Bloomberg Intelligence analysts Tamlin Bason and Kunjan Sobhani noted in a research report that Arm's decision to cancel Qualcomm's architectural license appears to be a strategy to gain leverage ahead of the trial scheduled for December 16. They suggest that Arm's lawsuit against Qualcomm is likely to conclude with a negotiated license, allowing Qualcomm to modify Arm architecture but at a higher royalty rate than what Nuvia previously paid.
Like many companies in the semiconductor sector, Qualcomm depends on an instruction set developed by Arm, based in Cambridge, England, which has been instrumental in creating the foundational technology for mobile devices. An instruction set is the fundamental computer code that enables chips to operate software, including operating systems.
If Arm proceeds with the termination of the license, Qualcomm would be barred from creating its own designs utilizing Arm’s instruction set. Although Qualcomm could still license Arm’s designs through separate product agreements, this route would lead to considerable delays and result in the loss of previously completed work.
Before the conflict arose, both companies were strong allies that contributed significantly to the advancement of the smartphone sector. However, with new leadership at the helm, both are now adopting strategies that increasingly position them as rivals.
Under the leadership of Chief Executive Officer Rene Haas, Arm has transitioned to providing more comprehensive designs that companies can directly take to contract manufacturers. Haas advocates for greater recognition of the engineering contributions made by his company, which remains predominantly owned by Japan’s SoftBank Group Corp.
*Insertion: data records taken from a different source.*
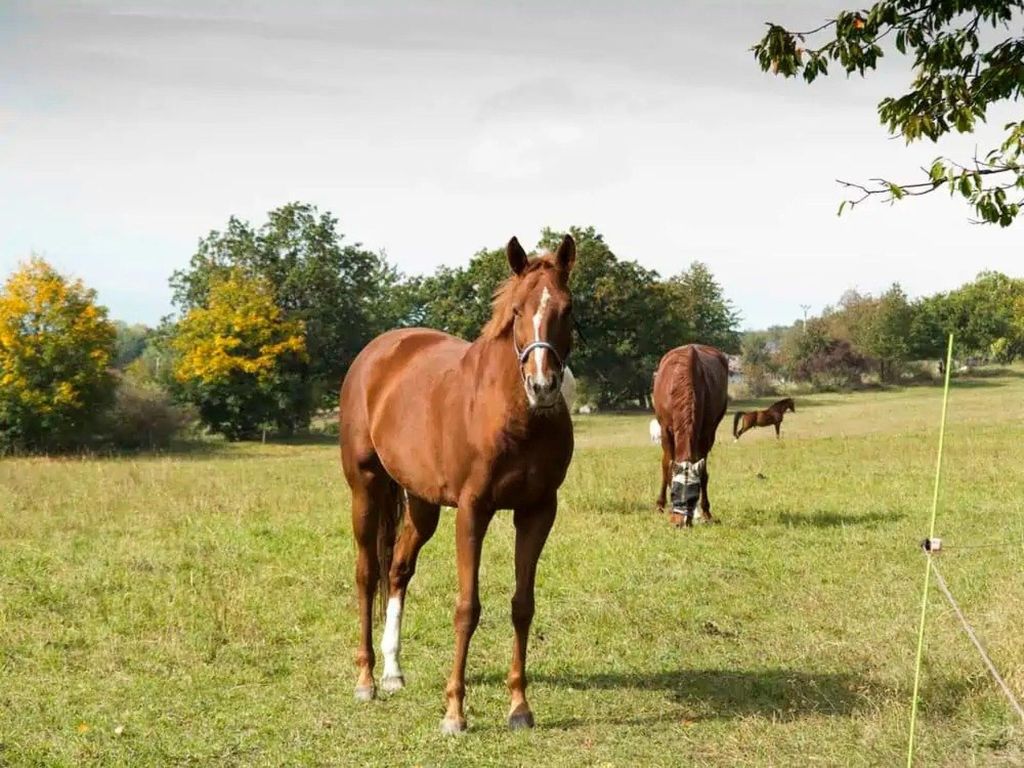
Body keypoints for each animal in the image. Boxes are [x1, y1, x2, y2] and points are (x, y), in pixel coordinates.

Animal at [337, 233, 573, 733]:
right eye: (517, 310)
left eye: (568, 309)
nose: (542, 386)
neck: (514, 417)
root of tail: (376, 353)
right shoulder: (473, 510)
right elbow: (468, 608)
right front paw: (454, 712)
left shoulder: (538, 511)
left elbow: (523, 605)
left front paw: (519, 706)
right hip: (365, 488)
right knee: (367, 574)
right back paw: (366, 679)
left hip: (422, 503)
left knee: (397, 570)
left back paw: (393, 672)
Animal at [655, 344, 729, 528]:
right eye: (674, 493)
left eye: (693, 496)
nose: (679, 522)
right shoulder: (665, 429)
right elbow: (667, 465)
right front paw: (661, 505)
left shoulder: (706, 432)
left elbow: (703, 473)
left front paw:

This new direction encroaches upon the market of Arm’s traditional clients, such as Qualcomm, who incorporate Arm’s technology into their own chip designs.
Conversely, under CEO Cristiano Amon, Qualcomm is shifting away from utilizing Arm designs and is focusing on its own developments, which may render it a less profitable customer for Arm. Amon is also venturing into new domains, particularly computing, where Arm is also expanding its efforts. Nevertheless, the technologies of both companies remain closely linked, and Qualcomm is not yet positioned to sever ties with Arm completely.
Arm was acquired by SoftBank in 2016, and a portion of it was publicly offered in September of the previous year. The Japanese firm continues to hold over 80% of Arm.
Arm serves two categories of customers: those that utilize its designs as a foundation for their chips and those that develop their own semiconductors while only licensing the Arm instruction set.
Qualcomm is familiar with licensing conflicts, as a significant portion of its profits comes from selling rights to its own technology, which is essential for mobile wireless communications. Its clientele includes major players like Samsung Electronics Co. and Apple Inc., the two largest smartphone manufacturers.
Qualcomm achieved a significant victory in 2019 following an extensive legal battle with Apple. Additionally, the company secured a favorable ruling on appeal against the US Federal Trade Commission, which had accused Qualcomm of engaging in predatory licensing practices.